**Raw records:**
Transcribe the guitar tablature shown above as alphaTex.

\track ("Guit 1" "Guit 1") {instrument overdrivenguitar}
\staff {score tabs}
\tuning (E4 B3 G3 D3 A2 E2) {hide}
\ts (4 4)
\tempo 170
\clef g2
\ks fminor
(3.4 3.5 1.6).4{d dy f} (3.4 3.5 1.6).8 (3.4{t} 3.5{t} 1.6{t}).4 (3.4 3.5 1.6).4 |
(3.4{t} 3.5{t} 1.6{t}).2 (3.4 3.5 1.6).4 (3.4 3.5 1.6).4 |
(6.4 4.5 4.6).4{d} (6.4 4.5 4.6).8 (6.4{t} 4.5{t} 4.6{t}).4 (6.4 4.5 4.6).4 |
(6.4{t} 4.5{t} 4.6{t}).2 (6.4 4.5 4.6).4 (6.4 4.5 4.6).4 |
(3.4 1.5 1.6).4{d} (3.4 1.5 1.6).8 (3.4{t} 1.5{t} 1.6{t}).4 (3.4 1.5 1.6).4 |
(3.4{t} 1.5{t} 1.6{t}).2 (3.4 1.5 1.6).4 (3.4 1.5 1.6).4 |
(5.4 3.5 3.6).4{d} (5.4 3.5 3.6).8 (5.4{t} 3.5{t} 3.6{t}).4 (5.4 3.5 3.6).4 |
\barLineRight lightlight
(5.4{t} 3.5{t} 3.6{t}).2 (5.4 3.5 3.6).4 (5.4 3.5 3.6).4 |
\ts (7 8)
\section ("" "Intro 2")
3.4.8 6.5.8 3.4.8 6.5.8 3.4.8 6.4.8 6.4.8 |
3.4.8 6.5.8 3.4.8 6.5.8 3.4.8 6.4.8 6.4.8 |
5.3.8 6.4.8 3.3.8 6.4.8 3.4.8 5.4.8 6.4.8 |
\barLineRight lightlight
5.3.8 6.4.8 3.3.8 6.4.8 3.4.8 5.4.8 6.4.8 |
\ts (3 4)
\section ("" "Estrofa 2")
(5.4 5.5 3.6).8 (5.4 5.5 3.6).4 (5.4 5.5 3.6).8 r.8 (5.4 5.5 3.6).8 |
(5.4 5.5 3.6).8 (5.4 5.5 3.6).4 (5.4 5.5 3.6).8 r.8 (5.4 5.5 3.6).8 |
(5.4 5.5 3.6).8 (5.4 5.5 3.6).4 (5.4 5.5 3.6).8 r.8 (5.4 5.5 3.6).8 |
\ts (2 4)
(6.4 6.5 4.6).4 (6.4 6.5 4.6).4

**Written task:** Edit the items above so that every "lightlight" becomes "dashed", and give them again with nothing else changed.

**Reply to the task:**
Transcribe the guitar tablature shown above as alphaTex.

\track ("Guit 1" "Guit 1") {instrument overdrivenguitar}
\staff {score tabs}
\tuning (E4 B3 G3 D3 A2 E2) {hide}
\ts (4 4)
\tempo 170
\clef g2
\ks fminor
(3.4 3.5 1.6).4{d dy f} (3.4 3.5 1.6).8 (3.4{t} 3.5{t} 1.6{t}).4 (3.4 3.5 1.6).4 |
(3.4{t} 3.5{t} 1.6{t}).2 (3.4 3.5 1.6).4 (3.4 3.5 1.6).4 |
(6.4 4.5 4.6).4{d} (6.4 4.5 4.6).8 (6.4{t} 4.5{t} 4.6{t}).4 (6.4 4.5 4.6).4 |
(6.4{t} 4.5{t} 4.6{t}).2 (6.4 4.5 4.6).4 (6.4 4.5 4.6).4 |
(3.4 1.5 1.6).4{d} (3.4 1.5 1.6).8 (3.4{t} 1.5{t} 1.6{t}).4 (3.4 1.5 1.6).4 |
(3.4{t} 1.5{t} 1.6{t}).2 (3.4 1.5 1.6).4 (3.4 1.5 1.6).4 |
(5.4 3.5 3.6).4{d} (5.4 3.5 3.6).8 (5.4{t} 3.5{t} 3.6{t}).4 (5.4 3.5 3.6).4 |
\barLineRight dashed
(5.4{t} 3.5{t} 3.6{t}).2 (5.4 3.5 3.6).4 (5.4 3.5 3.6).4 |
\ts (7 8)
\section ("" "Intro 2")
3.4.8 6.5.8 3.4.8 6.5.8 3.4.8 6.4.8 6.4.8 |
3.4.8 6.5.8 3.4.8 6.5.8 3.4.8 6.4.8 6.4.8 |
5.3.8 6.4.8 3.3.8 6.4.8 3.4.8 5.4.8 6.4.8 |
\barLineRight dashed
5.3.8 6.4.8 3.3.8 6.4.8 3.4.8 5.4.8 6.4.8 |
\ts (3 4)
\section ("" "Estrofa 2")
(5.4 5.5 3.6).8 (5.4 5.5 3.6).4 (5.4 5.5 3.6).8 r.8 (5.4 5.5 3.6).8 |
(5.4 5.5 3.6).8 (5.4 5.5 3.6).4 (5.4 5.5 3.6).8 r.8 (5.4 5.5 3.6).8 |
(5.4 5.5 3.6).8 (5.4 5.5 3.6).4 (5.4 5.5 3.6).8 r.8 (5.4 5.5 3.6).8 |
\ts (2 4)
(6.4 6.5 4.6).4 (6.4 6.5 4.6).4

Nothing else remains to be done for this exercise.